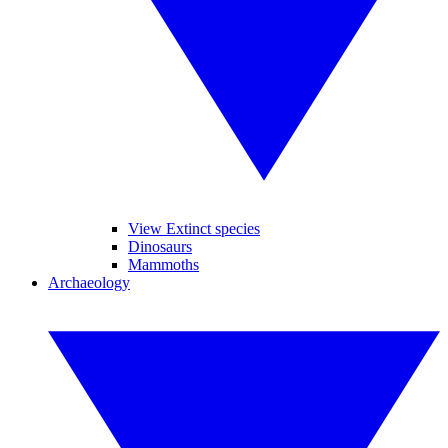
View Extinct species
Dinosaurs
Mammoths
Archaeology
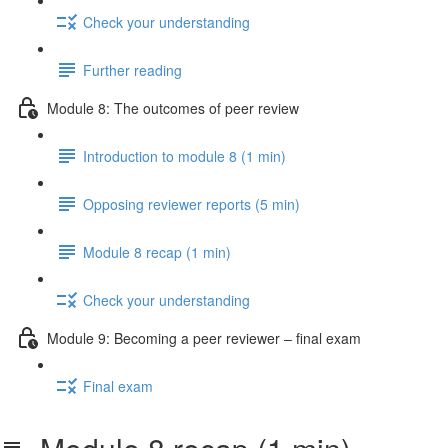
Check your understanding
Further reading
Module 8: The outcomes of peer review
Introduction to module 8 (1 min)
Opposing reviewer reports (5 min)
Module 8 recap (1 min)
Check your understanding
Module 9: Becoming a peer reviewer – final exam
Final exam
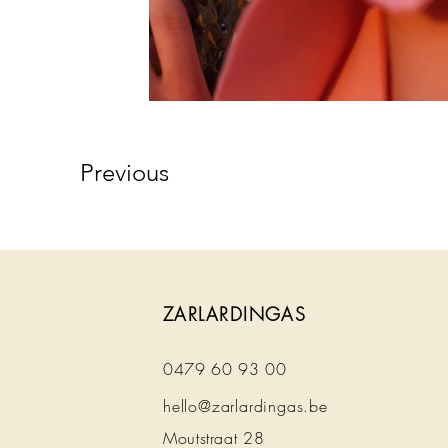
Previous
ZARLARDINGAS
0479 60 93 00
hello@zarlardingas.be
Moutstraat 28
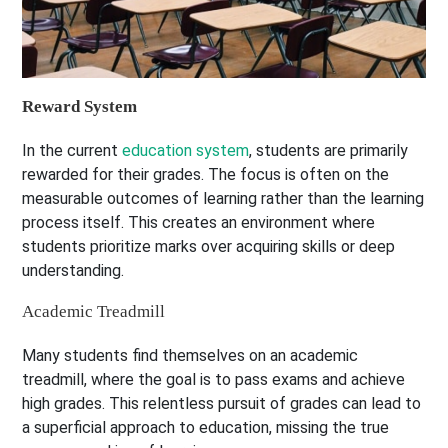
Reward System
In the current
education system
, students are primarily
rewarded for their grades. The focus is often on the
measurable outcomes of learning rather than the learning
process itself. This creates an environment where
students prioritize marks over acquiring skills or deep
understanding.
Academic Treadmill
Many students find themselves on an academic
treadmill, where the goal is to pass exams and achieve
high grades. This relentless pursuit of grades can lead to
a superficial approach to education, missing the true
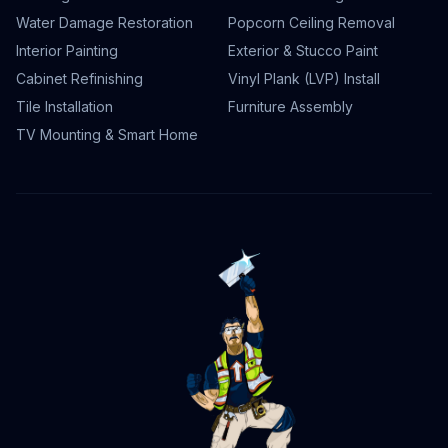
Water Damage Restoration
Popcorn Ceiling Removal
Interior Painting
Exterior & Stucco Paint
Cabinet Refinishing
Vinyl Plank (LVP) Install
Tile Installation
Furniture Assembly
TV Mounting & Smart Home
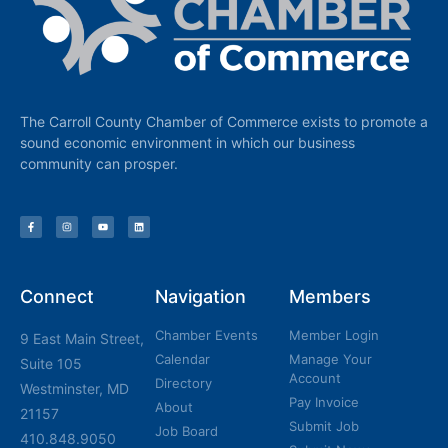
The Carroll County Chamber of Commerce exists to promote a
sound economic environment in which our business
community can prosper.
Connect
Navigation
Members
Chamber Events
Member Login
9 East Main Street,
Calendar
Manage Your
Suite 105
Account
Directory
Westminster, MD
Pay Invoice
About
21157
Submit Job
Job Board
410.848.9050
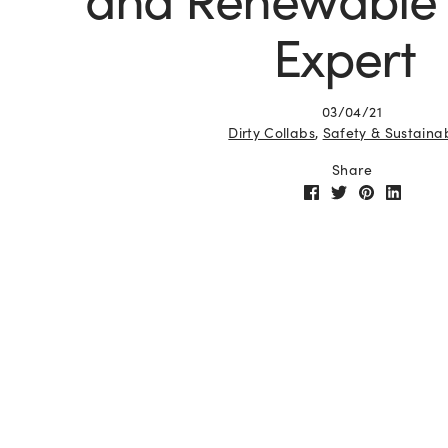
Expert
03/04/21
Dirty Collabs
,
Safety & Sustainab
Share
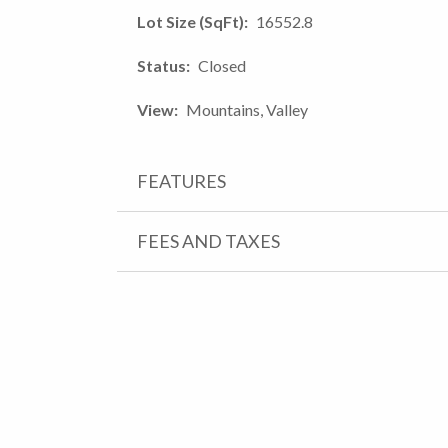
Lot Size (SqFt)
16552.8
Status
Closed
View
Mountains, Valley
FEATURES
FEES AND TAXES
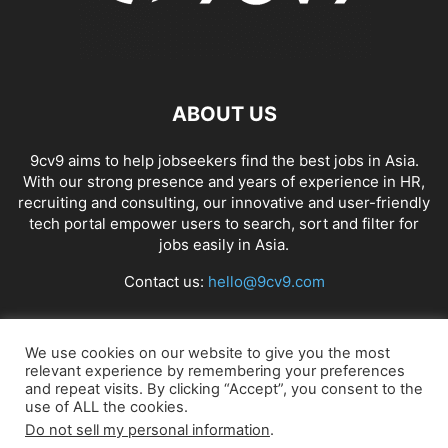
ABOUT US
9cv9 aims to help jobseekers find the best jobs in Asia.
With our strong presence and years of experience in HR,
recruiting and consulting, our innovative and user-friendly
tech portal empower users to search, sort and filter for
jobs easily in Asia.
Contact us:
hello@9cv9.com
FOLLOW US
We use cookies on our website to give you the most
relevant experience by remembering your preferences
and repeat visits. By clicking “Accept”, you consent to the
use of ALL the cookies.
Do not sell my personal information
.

> [Directions for this task]: Reproduce the lines of the records above, from the first line of the records through the line holding "Moutstraat 28", inclusive. Omit the pictures.

> [Answer box]:
View Extinct species
Dinosaurs
Mammoths
Archaeology
Check your understanding
Further reading
Module 8: The outcomes of peer review
Introduction to module 8 (1 min)
Opposing reviewer reports (5 min)
Module 8 recap (1 min)
Check your understanding
Module 9: Becoming a peer reviewer – final exam
Final exam
Previous
ZARLARDINGAS
0479 60 93 00
hello@zarlardingas.be
Moutstraat 28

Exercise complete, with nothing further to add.